By default Chipify looks for plugins in:

~/.chipify/plugins/

Override this by setting the environment variable CHIPIFY_PLUGINS to any directory path:

export CHIPIFY_PLUGINS=/path/to/my/plugins
chipify gui

Create the directory if it does not exist:

mkdir -p ~/.chipify/plugins

Every .py file in that directory is imported when the first plugin is requested. Each file may define multiple plugin classes. Subdirectories are not scanned.


PlotPlugin

PlotPlugin adds a custom entry to the plot-mode dropdown in the GUI.

Three plot modes ship as built-in PlotPlugins: "QQ Plot (Normality)", "ECDF + Spec Limits", and "Yield vs Spec Curve" (see chipify/plot_plugins/). They register through this same interface — a user plugin whose name matches a built-in overrides the built-in.

Class attributes

Attribute Type Required Description
name str Yes Label shown in the mode selector. Must be unique across all loaded plugins. A user plugin whose name matches a built-in mode overrides the built-in.
api_version str No Plugin API version. Default "1".

Method

def draw(self, fig, ax, valid_df, stim) -> None:
Parameter Type Description
fig matplotlib.figure.Figure Blank figure. Use when you need figure-level operations (colorbars, fig.clf()).
ax matplotlib.axes.Axes The axes to draw onto.
valid_df pd.DataFrame Simulation results filtered to successful runs only (sim_error == 'None').
stim chipify.util.Stimuli Parsed YAML test specification (see Data reference).

The method must not return a value. Any exception raised inside draw() is caught, logged, and displayed as red text on the plot — it will never crash the application.

Lifecycle

draw() is called each time the user switches to your plot mode or clicks Refresh. A fresh fig and ax are provided on every call; do not cache them.

Example

# ~/.chipify/plugins/my_plot.py
import numpy as np
from chipify.plugin_loader import PlotPlugin

class GainHistogram(PlotPlugin):
    name = "Gain Histogram"

    def draw(self, fig, ax, valid_df, stim):
        if "gain_db" not in valid_df.columns:
            ax.text(0.5, 0.5, "Column 'gain_db' not found",
                    ha="center", va="center", transform=ax.transAxes)
            return
        ax.hist(valid_df["gain_db"].dropna(), bins=30, color="#3484F0", edgecolor="white")
        ax.set_xlabel("Gain (dB)")
        ax.set_ylabel("Count")
        ax.set_title("Gain Distribution")

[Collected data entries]
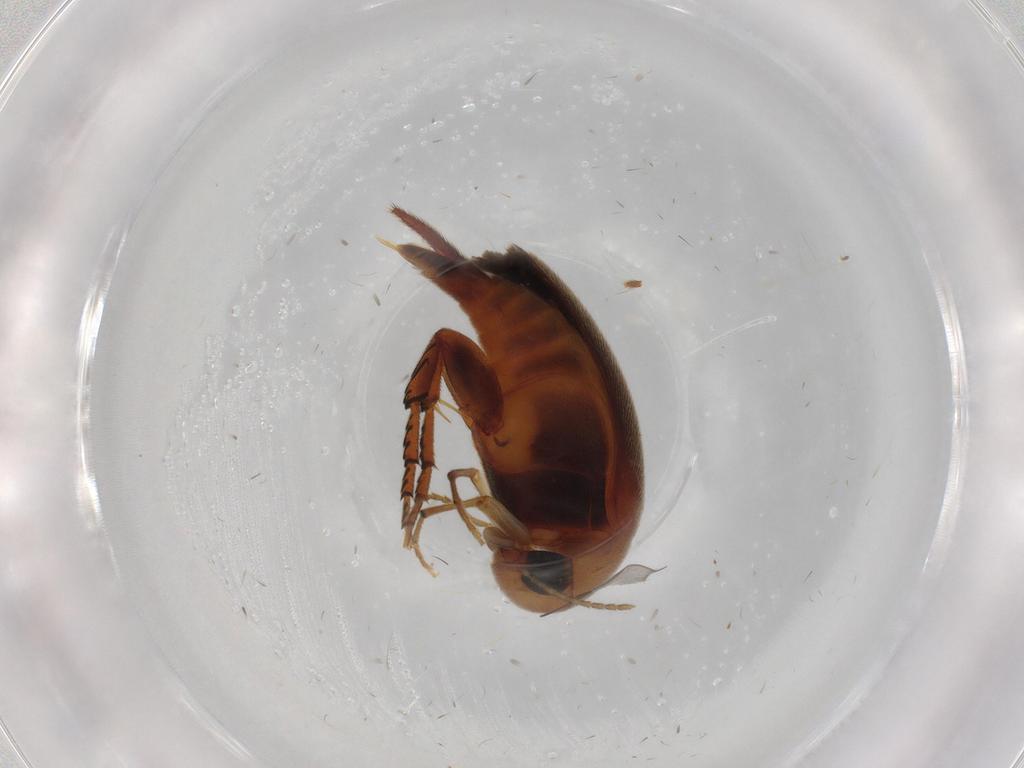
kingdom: Animalia
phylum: Arthropoda
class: Insecta
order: Coleoptera
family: Mordellidae
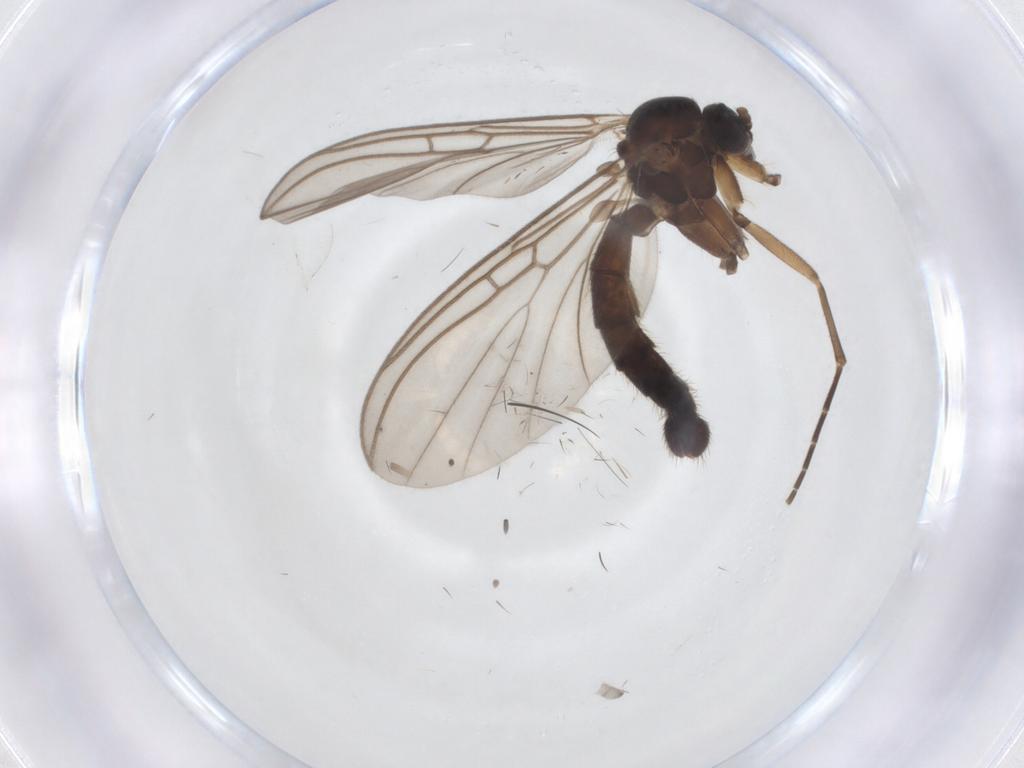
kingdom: Animalia
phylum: Arthropoda
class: Insecta
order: Diptera
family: Mycetophilidae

### Exercise requirements:
1/ List the parameters of the draw() method that the Chipify plugin documentation describes.
2/ According to the Chipify plugin documentation, what happens to an exception raised inside draw()?
3/ Pick up the Chipify plugin documentation after its final line and continue writing it.
These data entries were gathered from a separate source.

### Exercise answers:
1/ fig, ax, valid_df, stim

2/ It is caught, logged, and displayed as red text on the plot.

3/
ReportPlugin

ReportPlugin appends a custom section to Markdown and/or PDF reports generated by Chipify.

Class attributes

Attribute Type Required Description
name str Yes Section identifier. Also used as the Markdown heading if you do not include one yourself.
api_version str No Plugin API version. Default "1".

Methods

render_md

def render_md(self, valid_df, stim) -> str:
Parameter Type Description
valid_df pd.DataFrame Successful simulation rows only.
stim chipify.util.Stimuli Parsed YAML test specification.

Return a Markdown string. It is appended verbatim after the standard report body. Raise an exception to skip this section — the error is logged and the rest of the report continues normally.

render_pdf (optional)

def render_pdf(self, pdf, valid_df, stim) -> None:
Parameter Type Description
pdf matplotlib.backends.backend_pdf.PdfPages Open PDF file. Call pdf.savefig(fig) to append pages.
valid_df pd.DataFrame Successful simulation rows only.
stim chipify.util.Stimuli Parsed YAML test specification.

If not overridden, no PDF page is added.

Example

# ~/.chipify/plugins/my_report.py
import pandas as pd
from chipify.plugin_loader import ReportPlugin

class YieldSummary(ReportPlugin):
    name = "Extended Yield Summary"

    def render_md(self, valid_df, stim) -> str:
        total = len(valid_df)
        if total == 0:
            return "## Extended Yield Summary\n\nNo valid runs.\n"
        pass_cols = [c for c in valid_df.columns if c.endswith("_overall_pass")]
        lines = ["## Extended Yield Summary\n"]
        for col in pass_cols:
            tb = col.replace("_overall_pass", "")
            pct = valid_df[col].mean() * 100
            lines.append(f"- **{tb}**: {pct:.1f}% pass")
        return "\n".join(lines) + "\n"

    def render_pdf(self, pdf, valid_df, stim) -> None:
        import matplotlib.pyplot as plt
        fig, ax = plt.subplots()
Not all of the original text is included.